What to work on:
Whichever lines of the material contain "reset", copy each of them.

Data for analysis:
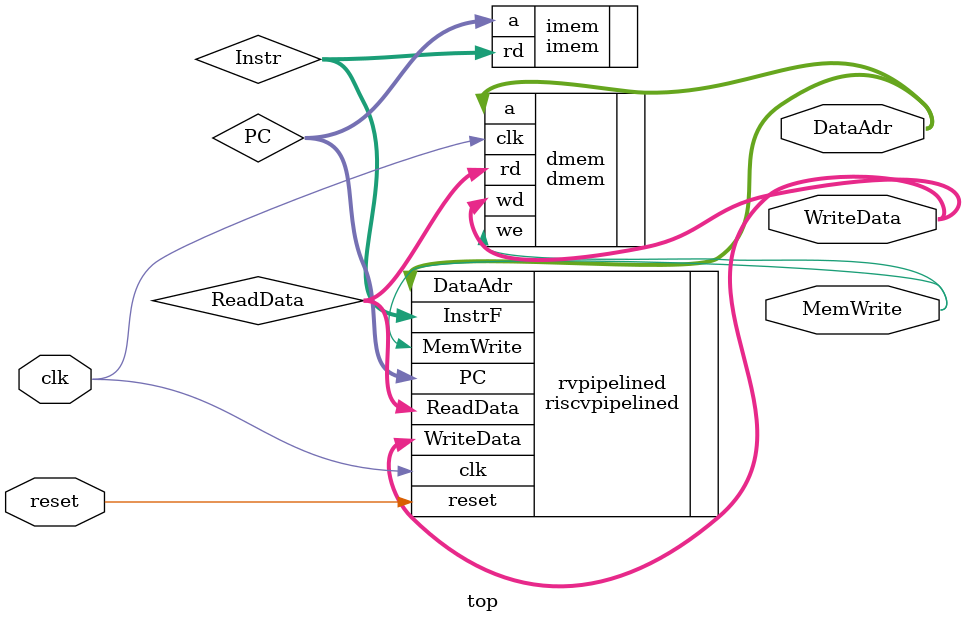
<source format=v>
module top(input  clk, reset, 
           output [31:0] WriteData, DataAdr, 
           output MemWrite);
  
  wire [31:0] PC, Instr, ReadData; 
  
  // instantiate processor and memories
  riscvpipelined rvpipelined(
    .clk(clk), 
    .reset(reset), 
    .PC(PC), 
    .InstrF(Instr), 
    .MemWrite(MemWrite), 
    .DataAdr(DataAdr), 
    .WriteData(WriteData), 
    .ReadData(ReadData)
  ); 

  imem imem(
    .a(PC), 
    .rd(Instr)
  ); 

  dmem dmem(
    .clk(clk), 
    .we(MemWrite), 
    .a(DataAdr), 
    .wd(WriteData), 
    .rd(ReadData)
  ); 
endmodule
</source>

Answer to the problem:
module top(input  clk, reset, 
    .reset(reset), 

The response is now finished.